(How to complete this task):
Whenever a line of the material contains the string "round", it should be copied.

(Supplied material):

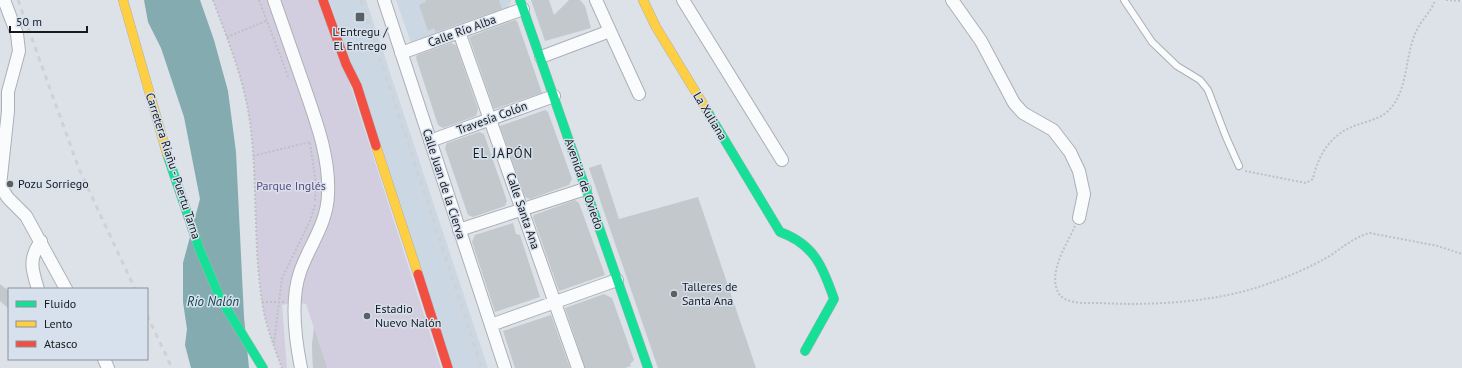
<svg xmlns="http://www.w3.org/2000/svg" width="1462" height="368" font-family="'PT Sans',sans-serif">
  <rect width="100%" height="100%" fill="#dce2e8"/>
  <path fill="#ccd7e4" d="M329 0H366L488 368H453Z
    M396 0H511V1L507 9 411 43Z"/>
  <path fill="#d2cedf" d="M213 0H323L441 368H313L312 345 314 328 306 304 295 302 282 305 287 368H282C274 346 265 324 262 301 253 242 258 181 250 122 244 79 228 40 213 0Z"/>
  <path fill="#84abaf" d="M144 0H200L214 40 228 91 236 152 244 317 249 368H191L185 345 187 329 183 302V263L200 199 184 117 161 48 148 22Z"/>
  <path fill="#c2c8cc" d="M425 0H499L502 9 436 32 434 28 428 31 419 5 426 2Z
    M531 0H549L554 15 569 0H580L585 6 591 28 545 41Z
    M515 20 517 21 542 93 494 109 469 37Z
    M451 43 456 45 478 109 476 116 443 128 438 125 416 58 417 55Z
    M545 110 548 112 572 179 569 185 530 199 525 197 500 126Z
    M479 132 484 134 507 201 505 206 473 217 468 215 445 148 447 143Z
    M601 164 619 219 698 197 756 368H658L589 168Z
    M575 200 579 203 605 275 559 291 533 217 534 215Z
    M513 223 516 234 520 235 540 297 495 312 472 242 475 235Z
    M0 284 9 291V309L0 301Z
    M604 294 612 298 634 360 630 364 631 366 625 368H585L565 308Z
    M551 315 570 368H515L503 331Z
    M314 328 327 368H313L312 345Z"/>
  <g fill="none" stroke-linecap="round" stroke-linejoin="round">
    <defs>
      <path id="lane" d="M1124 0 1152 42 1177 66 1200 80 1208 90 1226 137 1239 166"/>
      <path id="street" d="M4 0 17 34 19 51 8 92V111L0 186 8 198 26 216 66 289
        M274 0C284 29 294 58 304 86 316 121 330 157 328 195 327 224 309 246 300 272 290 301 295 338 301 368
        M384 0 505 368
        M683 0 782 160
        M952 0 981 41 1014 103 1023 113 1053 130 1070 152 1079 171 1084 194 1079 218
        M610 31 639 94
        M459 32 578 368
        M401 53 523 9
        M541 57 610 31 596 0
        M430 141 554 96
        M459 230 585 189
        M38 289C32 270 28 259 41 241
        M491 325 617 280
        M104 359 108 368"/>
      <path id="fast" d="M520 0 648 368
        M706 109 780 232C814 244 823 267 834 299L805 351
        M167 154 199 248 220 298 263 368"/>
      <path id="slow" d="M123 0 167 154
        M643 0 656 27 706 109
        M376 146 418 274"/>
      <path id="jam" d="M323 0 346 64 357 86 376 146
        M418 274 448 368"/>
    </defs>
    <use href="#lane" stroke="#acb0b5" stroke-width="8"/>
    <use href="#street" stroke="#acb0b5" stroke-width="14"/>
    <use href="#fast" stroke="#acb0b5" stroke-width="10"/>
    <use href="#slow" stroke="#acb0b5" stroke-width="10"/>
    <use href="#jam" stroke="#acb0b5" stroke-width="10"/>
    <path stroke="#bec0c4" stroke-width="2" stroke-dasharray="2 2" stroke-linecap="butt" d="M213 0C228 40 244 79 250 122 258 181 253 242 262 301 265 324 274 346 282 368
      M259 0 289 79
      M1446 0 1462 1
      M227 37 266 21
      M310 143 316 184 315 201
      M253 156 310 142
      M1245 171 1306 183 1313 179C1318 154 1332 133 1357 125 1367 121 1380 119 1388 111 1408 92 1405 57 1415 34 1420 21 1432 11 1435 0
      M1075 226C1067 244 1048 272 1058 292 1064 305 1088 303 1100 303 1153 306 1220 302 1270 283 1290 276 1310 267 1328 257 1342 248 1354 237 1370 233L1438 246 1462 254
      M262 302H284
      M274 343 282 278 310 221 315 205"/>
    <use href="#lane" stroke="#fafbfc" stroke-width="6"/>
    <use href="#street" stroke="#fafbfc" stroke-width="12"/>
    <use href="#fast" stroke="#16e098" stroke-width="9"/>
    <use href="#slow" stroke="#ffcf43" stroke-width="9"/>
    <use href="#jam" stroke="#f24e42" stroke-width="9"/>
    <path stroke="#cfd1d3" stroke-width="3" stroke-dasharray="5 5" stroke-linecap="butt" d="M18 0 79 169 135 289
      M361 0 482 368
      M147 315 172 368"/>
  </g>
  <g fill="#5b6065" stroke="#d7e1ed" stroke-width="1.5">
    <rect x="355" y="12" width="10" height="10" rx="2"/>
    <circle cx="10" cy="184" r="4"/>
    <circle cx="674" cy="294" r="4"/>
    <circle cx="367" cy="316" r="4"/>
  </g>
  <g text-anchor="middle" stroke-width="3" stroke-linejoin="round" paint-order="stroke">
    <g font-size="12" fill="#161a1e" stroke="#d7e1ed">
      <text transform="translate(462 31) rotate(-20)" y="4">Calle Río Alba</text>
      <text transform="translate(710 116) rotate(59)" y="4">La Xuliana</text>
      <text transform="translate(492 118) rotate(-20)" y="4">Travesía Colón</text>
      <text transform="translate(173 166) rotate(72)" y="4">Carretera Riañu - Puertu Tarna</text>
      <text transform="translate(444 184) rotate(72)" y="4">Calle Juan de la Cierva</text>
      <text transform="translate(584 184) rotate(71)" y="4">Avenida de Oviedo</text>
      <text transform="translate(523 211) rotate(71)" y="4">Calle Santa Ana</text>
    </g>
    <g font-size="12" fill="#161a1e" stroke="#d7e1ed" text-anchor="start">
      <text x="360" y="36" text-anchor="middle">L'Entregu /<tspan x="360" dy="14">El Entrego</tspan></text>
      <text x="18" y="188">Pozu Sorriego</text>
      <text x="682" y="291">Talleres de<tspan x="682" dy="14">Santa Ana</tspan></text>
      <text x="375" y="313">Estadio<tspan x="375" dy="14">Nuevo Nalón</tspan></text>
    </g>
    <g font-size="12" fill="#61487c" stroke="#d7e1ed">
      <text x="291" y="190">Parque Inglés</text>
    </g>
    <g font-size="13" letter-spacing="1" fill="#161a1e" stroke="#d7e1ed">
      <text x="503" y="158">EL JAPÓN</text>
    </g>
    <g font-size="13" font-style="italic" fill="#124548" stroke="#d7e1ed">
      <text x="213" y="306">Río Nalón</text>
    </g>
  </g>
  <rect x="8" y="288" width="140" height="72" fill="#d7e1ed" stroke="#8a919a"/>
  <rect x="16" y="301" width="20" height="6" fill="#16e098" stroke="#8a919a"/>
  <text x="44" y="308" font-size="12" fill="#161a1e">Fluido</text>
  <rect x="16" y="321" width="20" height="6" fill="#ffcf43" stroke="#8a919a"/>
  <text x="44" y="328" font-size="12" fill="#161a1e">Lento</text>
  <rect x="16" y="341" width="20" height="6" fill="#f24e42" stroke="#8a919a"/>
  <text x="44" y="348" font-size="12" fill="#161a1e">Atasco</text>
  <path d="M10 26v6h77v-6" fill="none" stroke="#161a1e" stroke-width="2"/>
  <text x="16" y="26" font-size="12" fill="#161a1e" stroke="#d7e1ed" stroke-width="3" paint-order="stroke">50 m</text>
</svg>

(Solution to the problem):
  <g fill="none" stroke-linecap="round" stroke-linejoin="round">
  <g text-anchor="middle" stroke-width="3" stroke-linejoin="round" paint-order="stroke">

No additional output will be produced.